**REQUISITI DELL'ESERCIZIO**:
1. Rispondi alle domande seguenti sul testo dedicato all'intelligenza artificiale e ai bambini.
(a) Quale percentuale di bambini neurodivergenti usa l'AI per esprimersi?
(b) Quale percentuale degli studenti delle scuole pubbliche utilizza l'AI?
(c) Per quali motivi molti bambini scelgono di non usare l'AI?
2. Prosegui il testo dedicato all'intelligenza artificiale e ai bambini a partire dal punto in cui si interrompe.

Eppure, tra le crepe del cinismo digitale, emerge un dato che inquieta e consola allo stesso tempo. Il 78% dei bambini neurodivergenti usa l’AI per esprimersi. Per dare voce a idee che faticano a tradurre nel linguaggio verbale tradizionale. La macchina, insomma, non come sostituto, ma come estensione del sé. Siamo già ben oltre il concetto di “assistente virtuale”: siamo nell’era della protesi cognitiva.

Ma attenti a non farvi sedurre dal patetismo tech. Perché mentre alcuni bambini scoprono una nuova libertà, altri sbattono contro una nuova forma di esclusione digitale. L’accesso all’AI è profondamente diseguale: il 52% degli studenti delle scuole private la utilizza, contro solo il 18% delle scuole pubbliche. La nuova frontiera della disuguaglianza non è più il computer in casa, ma l’intelligenza artificiale nel browser.

E qui, come sempre, i bambini ci superano in lucidità. Molti di loro scelgono di NON usare l’AI per motivi ambientali. Hanno sentito parlare del consumo energetico dei data center, dell’impronta idrica dei modelli generativi. E mentre noi adulti ci ingarbugliamo in discussioni da convegno su “carbon footprint”, loro decidono: “No grazie, l’ambiente prima”. La nuova etica arriva dai più piccoli. Ed è un bel paradosso.

I genitori? Una contraddizione ambulante. Ottimisti, sì. Ma terrorizzati. Il 76% sostiene l’uso dell’AI, ma l’82% teme contenuti inappropriati. Curiosamente, solo il 41% teme che i figli copino i compiti. Forse perché hanno capito che l’AI non toglie lo sforzo, lo sposta. E forse perché ricordano ancora bene le versioni di latino trovate sul diario di classe.

**DATI ELENCATI**:

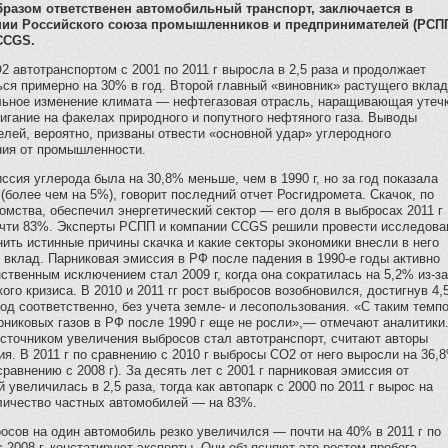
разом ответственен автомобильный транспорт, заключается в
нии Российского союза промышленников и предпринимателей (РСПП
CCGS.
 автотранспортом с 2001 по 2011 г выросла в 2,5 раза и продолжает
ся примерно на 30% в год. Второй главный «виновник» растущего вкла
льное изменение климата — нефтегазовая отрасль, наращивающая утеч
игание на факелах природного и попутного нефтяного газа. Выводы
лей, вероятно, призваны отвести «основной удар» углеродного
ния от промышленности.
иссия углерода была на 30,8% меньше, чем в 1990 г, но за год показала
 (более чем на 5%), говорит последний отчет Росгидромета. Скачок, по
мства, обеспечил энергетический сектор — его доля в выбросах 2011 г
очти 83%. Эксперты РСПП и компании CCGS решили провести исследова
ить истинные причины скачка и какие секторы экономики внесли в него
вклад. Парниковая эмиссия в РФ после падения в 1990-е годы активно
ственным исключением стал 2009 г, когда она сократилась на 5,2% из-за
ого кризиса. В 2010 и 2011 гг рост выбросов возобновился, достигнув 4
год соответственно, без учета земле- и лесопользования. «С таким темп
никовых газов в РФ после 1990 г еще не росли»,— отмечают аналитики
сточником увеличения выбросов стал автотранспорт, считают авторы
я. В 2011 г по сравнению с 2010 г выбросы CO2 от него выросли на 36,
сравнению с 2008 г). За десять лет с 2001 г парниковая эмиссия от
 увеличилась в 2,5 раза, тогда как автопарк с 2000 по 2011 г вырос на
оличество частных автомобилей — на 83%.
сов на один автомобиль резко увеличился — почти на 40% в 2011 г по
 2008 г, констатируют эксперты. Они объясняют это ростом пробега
* * *
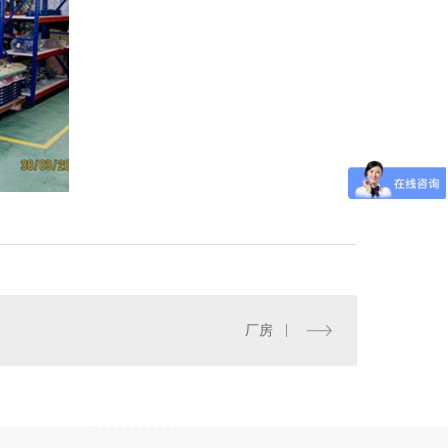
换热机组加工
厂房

**RISPOSTE IN ORDINE**:
1.
(a) Il 78%.
(b) Il 18%.
(c) Per motivi ambientali.

2.
E gli insegnanti? Per una volta, sono in vantaggio. L’85% afferma che GenAI migliora la produttività, l’88% si sente a proprio agio nell’usarla. Lontani dall’essere spaventati, sembrano vivere una sorta di Rinascimento didattico alimentato da prompt. Ma con una consapevolezza da veterani: se non insegniamo pensiero critico, i bambini diventeranno fanatici dell’output. E smetteranno di domandare, di dubitare, di smontare (come si faceva, un tempo, coi LEGO).

Proprio i LEGO, simbolo per eccellenza della costruzione libera, hanno capito che l’AI rischia di trasformare il bambino da architetto a consumatore di forme già prefabbricate. Il gioco generativo è un’arma a doppio taglio: potenzialmente creativo, ma anche paralizzante se non accompagnato da uno spirito critico.

E il problema dell’identità? Non c’è AI senza bias. Bambini di colore che non si sentono rappresentati, che non vedono sé stessi riflessi negli avatar, nelle voci, nelle storie generate. Qui non serve una patch tecnica. Serve una rivoluzione culturale. Perché nessun algoritmo è neutro. E i bambini lo percepiscono meglio di noi. Più che un digital divide, siamo davanti a un divario di riconoscimento.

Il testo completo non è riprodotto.